A fair go

Manufacturers spend many millions of dollars researching, developing, testing and marketing their new products.

Agcarm believes these innovator companies are entitled to protect their new products from generics companies which quickly replicate and sell duplicate products.

We are asking for a fair go through data protection and patent protection.

Data Protection

Regulatory data is the research and test results generated by crop protection and veterinary medicine companies to prove the safety and efficacy of a product.

The research required for a product to become registered is very detailed and demands huge investment. The protection of regulatory data is therefore essential for innovation and development of new products.

Data protection laws in New Zealand are woefully inadequate.

Inadequate data protection laws are a disincentive to bringing new, innovative and more environmentally benign products to New Zealand. Therefore access to the latest active ingredients and their formulations are often lost to our farmers and growers in New Zealand.

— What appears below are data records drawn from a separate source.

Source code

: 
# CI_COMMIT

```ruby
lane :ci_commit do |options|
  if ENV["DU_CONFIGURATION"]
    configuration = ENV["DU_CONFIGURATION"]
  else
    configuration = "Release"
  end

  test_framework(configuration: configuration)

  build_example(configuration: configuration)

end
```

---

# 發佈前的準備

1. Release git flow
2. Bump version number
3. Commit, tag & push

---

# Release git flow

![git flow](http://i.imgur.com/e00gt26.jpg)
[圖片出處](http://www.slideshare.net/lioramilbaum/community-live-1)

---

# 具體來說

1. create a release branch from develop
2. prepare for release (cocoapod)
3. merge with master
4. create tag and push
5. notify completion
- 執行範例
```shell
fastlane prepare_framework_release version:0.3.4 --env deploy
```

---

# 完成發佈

Data is required by New Zealand regulators, such as the Environmental Risk Management Authority (ERMA) and the Agricultural Compounds and Veterinary Medicines Group (ACVM), for approval of agricultural compounds. But this information, which Agcarm members often invest millions of dollars to obtain, can then be copied by generics companies.

New Zealand offers no data protection for information supporting the registration of new uses and formulations of existing substances.

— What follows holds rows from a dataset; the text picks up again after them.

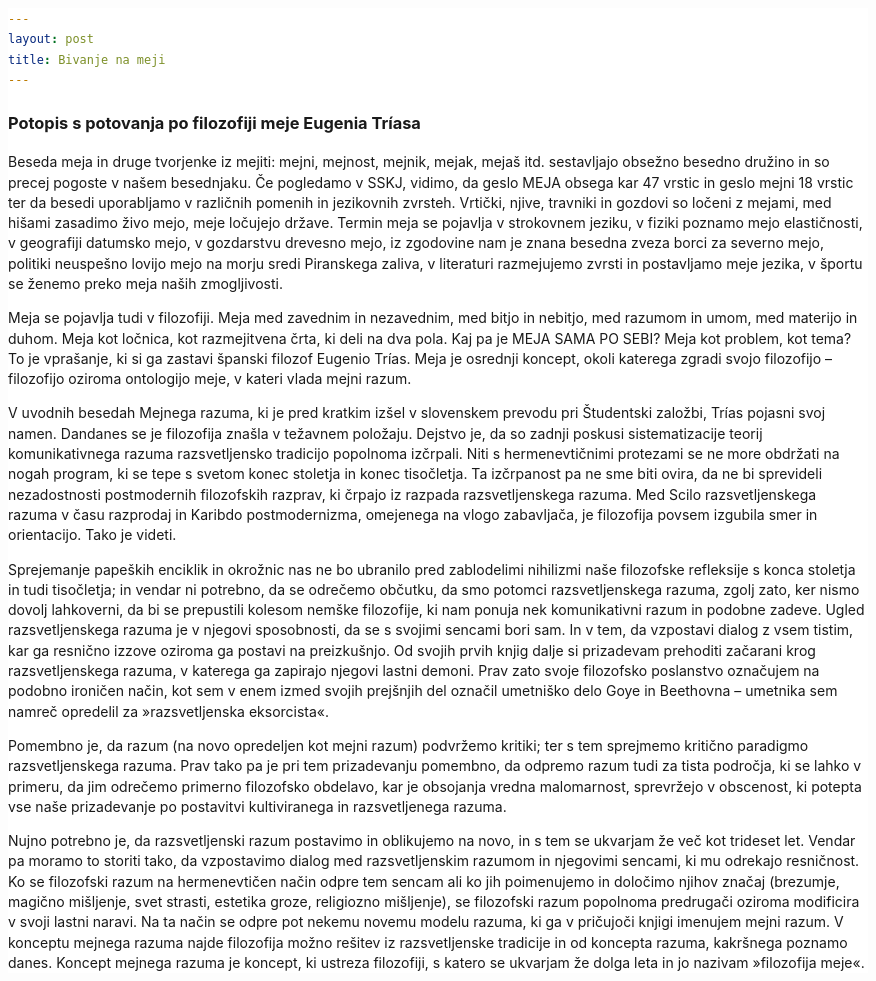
 ```yaml
---
layout: post
title: Bivanje na meji
---
```

### Potopis s potovanja po filozofiji meje Eugenia Tríasa

Beseda meja in druge tvorjenke iz mejiti: mejni, mejnost, mejnik, mejak, mejaš itd. sestavljajo obsežno besedno družino in so precej pogoste v našem besednjaku. Če pogledamo v SSKJ, vidimo, da geslo MEJA obsega kar 47 vrstic in geslo mejni 18 vrstic ter da besedi uporabljamo v različnih pomenih in jezikovnih zvrsteh. Vrtički, njive, travniki in gozdovi so ločeni z mejami, med hišami zasadimo živo mejo, meje ločujejo države. Termin meja se pojavlja v strokovnem jeziku, v fiziki poznamo mejo elastičnosti, v geografiji datumsko mejo, v gozdarstvu drevesno mejo, iz zgodovine nam je znana besedna zveza borci za severno mejo, politiki neuspešno lovijo mejo na morju sredi Piranskega zaliva, v literaturi razmejujemo zvrsti in postavljamo meje jezika, v športu se ženemo preko meja naših zmogljivosti.

Meja se pojavlja tudi v filozofiji. Meja med zavednim in nezavednim, med bitjo in nebitjo, med razumom in umom, med materijo in duhom. Meja kot ločnica, kot razmejitvena črta, ki deli na dva pola. Kaj pa je MEJA SAMA PO SEBI? Meja kot problem, kot tema? To je vprašanje, ki si ga zastavi španski filozof Eugenio Trías. Meja je osrednji koncept, okoli katerega zgradi svojo filozofijo – filozofijo oziroma ontologijo meje, v kateri vlada mejni razum.

V uvodnih besedah Mejnega razuma, ki je pred kratkim izšel v slovenskem prevodu pri Študentski založbi, Trías pojasni svoj namen.
Dandanes se je filozofija znašla v težavnem položaju. Dejstvo je, da so zadnji poskusi sistematizacije teorij komunikativnega razuma razsvetljensko tradicijo popolnoma izčrpali. Niti s hermenevtičnimi protezami se ne more obdržati na nogah program, ki se tepe s svetom konec stoletja in konec tisočletja. Ta izčrpanost pa ne sme biti ovira, da ne bi sprevideli nezadostnosti postmodernih filozofskih razprav, ki črpajo iz razpada razsvetljenskega razuma. Med Scilo razsvetljenskega razuma v času razprodaj in Karibdo postmodernizma, omejenega na vlogo zabavljača, je filozofija povsem izgubila smer in orientacijo. Tako je videti.

Sprejemanje papeških enciklik in okrožnic nas ne bo ubranilo pred zablodelimi nihilizmi naše filozofske refleksije s konca stoletja in tudi tisočletja; in vendar ni potrebno, da se odrečemo občutku, da smo potomci razsvetljenskega razuma, zgolj zato, ker nismo dovolj lahkoverni, da bi se prepustili kolesom nemške filozofije, ki nam ponuja nek komunikativni razum in podobne zadeve. Ugled razsvetljenskega razuma je v njegovi sposobnosti, da se s svojimi sencami bori sam. In v tem, da vzpostavi dialog z vsem tistim, kar ga resnično izzove oziroma ga postavi na preizkušnjo. Od svojih prvih knjig dalje si prizadevam prehoditi začarani krog razsvetljenskega razuma, v katerega ga zapirajo njegovi lastni demoni. Prav zato svoje filozofsko poslanstvo označujem na podobno ironičen način, kot sem v enem izmed svojih prejšnjih del označil umetniško delo Goye in Beethovna – umetnika sem namreč opredelil za »razsvetljenska eksorcista«.

Pomembno je, da razum (na novo opredeljen kot mejni razum) podvržemo kritiki; ter s tem sprejmemo kritično paradigmo razsvetljenskega razuma. Prav tako pa je pri tem prizadevanju pomembno, da odpremo razum tudi za tista področja, ki se lahko v primeru, da jim odrečemo primerno filozofsko obdelavo, kar je obsojanja vredna malomarnost, sprevržejo v obscenost, ki potepta vse naše prizadevanje po postavitvi kultiviranega in razsvetljenega razuma.

Nujno potrebno je, da razsvetljenski razum postavimo in oblikujemo na novo, in s tem se ukvarjam že več kot trideset let. Vendar pa moramo to storiti tako, da vzpostavimo dialog med razsvetljenskim razumom in njegovimi sencami, ki mu odrekajo resničnost. Ko se filozofski razum na hermenevtičen način odpre tem sencam ali ko jih poimenujemo in določimo njihov značaj (brezumje, magično mišljenje, svet strasti, estetika groze, religiozno mišljenje), se filozofski razum popolnoma predrugači oziroma modificira v svoji lastni naravi. Na ta način se odpre pot nekemu novemu modelu razuma, ki ga v pričujoči knjigi imenujem mejni razum. V konceptu mejnega razuma najde filozofija možno rešitev iz razsvetljenske tradicije in od koncepta razuma, kakršnega poznamo danes. Koncept mejnega razuma je koncept, ki ustreza filozofiji, s katero se ukvarjam že dolga leta in jo nazivam »filozofija meje«.
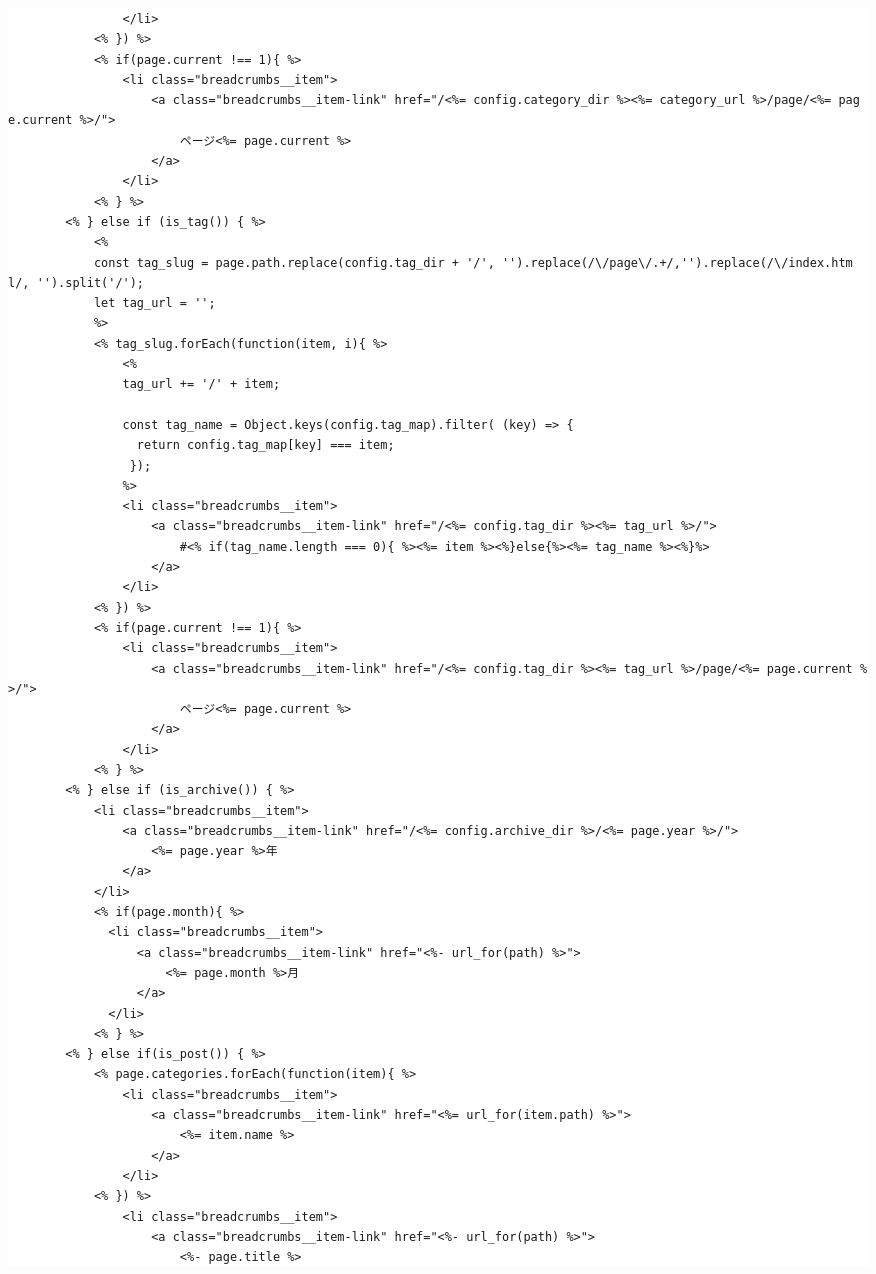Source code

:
 ```ejs
                </li>
            <% }) %>
            <% if(page.current !== 1){ %>
                <li class="breadcrumbs__item">
                    <a class="breadcrumbs__item-link" href="/<%= config.category_dir %><%= category_url %>/page/<%= page.current %>/">
                        ページ<%= page.current %>
                    </a>
                </li>
            <% } %>
        <% } else if (is_tag()) { %>
            <%
            const tag_slug = page.path.replace(config.tag_dir + '/', '').replace(/\/page\/.+/,'').replace(/\/index.html/, '').split('/');
            let tag_url = '';
            %>
            <% tag_slug.forEach(function(item, i){ %>
                <%
                tag_url += '/' + item;

                const tag_name = Object.keys(config.tag_map).filter( (key) => {
                  return config.tag_map[key] === item;
                 });
                %>
                <li class="breadcrumbs__item">
                    <a class="breadcrumbs__item-link" href="/<%= config.tag_dir %><%= tag_url %>/">
                        #<% if(tag_name.length === 0){ %><%= item %><%}else{%><%= tag_name %><%}%>
                    </a>
                </li>
            <% }) %>
            <% if(page.current !== 1){ %>
                <li class="breadcrumbs__item">
                    <a class="breadcrumbs__item-link" href="/<%= config.tag_dir %><%= tag_url %>/page/<%= page.current %>/">
                        ページ<%= page.current %>
                    </a>
                </li>
            <% } %>
        <% } else if (is_archive()) { %>
            <li class="breadcrumbs__item">
                <a class="breadcrumbs__item-link" href="/<%= config.archive_dir %>/<%= page.year %>/">
                    <%= page.year %>年
                </a>
            </li>
            <% if(page.month){ %>
              <li class="breadcrumbs__item">
                  <a class="breadcrumbs__item-link" href="<%- url_for(path) %>">
                      <%= page.month %>月
                  </a>
              </li>
            <% } %>
        <% } else if(is_post()) { %>
            <% page.categories.forEach(function(item){ %>
                <li class="breadcrumbs__item">
                    <a class="breadcrumbs__item-link" href="<%= url_for(item.path) %>">
                        <%= item.name %>
                    </a>
                </li>
            <% }) %>
                <li class="breadcrumbs__item">
                    <a class="breadcrumbs__item-link" href="<%- url_for(path) %>">
                        <%- page.title %>
```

This acts as a disincentive to developing new uses for existing products. It is also a disincentive for companies to produce additional data to allow the continued sale of agrichemicals and veterinary medicines when they are reassessed.

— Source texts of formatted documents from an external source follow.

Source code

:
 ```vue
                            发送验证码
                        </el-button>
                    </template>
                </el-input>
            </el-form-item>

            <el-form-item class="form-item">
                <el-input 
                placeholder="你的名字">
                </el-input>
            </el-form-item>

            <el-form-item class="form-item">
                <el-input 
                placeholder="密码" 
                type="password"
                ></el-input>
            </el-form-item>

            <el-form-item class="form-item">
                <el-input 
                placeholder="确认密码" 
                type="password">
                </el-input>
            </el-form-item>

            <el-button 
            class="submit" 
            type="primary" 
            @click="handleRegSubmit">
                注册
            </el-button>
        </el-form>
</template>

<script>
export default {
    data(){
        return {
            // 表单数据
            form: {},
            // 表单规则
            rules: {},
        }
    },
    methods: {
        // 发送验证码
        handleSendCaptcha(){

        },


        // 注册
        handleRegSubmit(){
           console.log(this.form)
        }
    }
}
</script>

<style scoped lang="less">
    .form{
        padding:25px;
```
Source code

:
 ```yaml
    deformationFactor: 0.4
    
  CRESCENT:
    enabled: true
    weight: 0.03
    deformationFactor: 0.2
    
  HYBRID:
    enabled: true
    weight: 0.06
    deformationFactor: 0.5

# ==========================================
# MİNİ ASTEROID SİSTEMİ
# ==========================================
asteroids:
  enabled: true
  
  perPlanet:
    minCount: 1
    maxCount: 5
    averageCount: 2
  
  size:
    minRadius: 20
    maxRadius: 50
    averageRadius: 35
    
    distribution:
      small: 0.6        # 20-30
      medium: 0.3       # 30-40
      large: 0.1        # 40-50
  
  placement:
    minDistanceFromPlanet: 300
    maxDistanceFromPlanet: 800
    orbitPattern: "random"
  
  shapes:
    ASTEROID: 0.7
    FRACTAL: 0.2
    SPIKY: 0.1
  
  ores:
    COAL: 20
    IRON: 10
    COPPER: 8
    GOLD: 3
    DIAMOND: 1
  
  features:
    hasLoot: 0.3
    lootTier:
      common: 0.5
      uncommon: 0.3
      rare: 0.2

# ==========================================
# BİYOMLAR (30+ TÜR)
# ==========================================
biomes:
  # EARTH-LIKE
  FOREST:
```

Agcarm is campaigning for set periods of data protection. New uses and formulations, and reassessments of existing substances, which currently have no data protection period, should have 10 years of data protection. For innovative substances, or new organisms which have data protection, the period should move from five to ten years.

Data protection should be additional to the 20-year patent period.

Patents protect the invention, not the data required for pre-market approval. Patents and data protection should run concurrently meaning, in some cases, the data protection period will expire at the same time as the patent.

Agcarm is not asking for unlimited or infinite data protection.

Our members are seeking to strike that balance, between the rights of innovator companies to receive an acceptable return from their investment in innovative products, while working in a competitive market in which generic copies of their products keep prices down.

Patents

The Patents Bill, now back in the House, needs two major improvements.

The first focuses on allowing the term of a New Zealand patent to be extended.

In 1994, the term of a patent was extended from 16 years to 20 years, but at the same time a provision was repealed that would have allowed for a maximum term of up to 26 years in cases where regulatory delay had occurred.

Agcarm would like to see provisions in the Bill for extensions to the current maximum term.

This would make sense, particularly in our industry where regulatory conditions and product registration processes are not always straight forward, but R&D investment is significant and needs to be fully recouped.

Agcarm will oppose vigorously the existing ‘springboarding’ provision, which should be removed from the Bill.

Springboarding was introduced in 2002 without public consultation to allow Pharmac to facilitate more easily the introduction of cheaper, generic pharmaceuticals on to the New Zealand market.

However, springboarding has serious intellectual property implications for our industry and will pose significant commercial risks for our members.

It’s also at odds with what the United States and Australia do and we need to bear that in mind when we finalise legislation that affects companies operating in those parts of the world.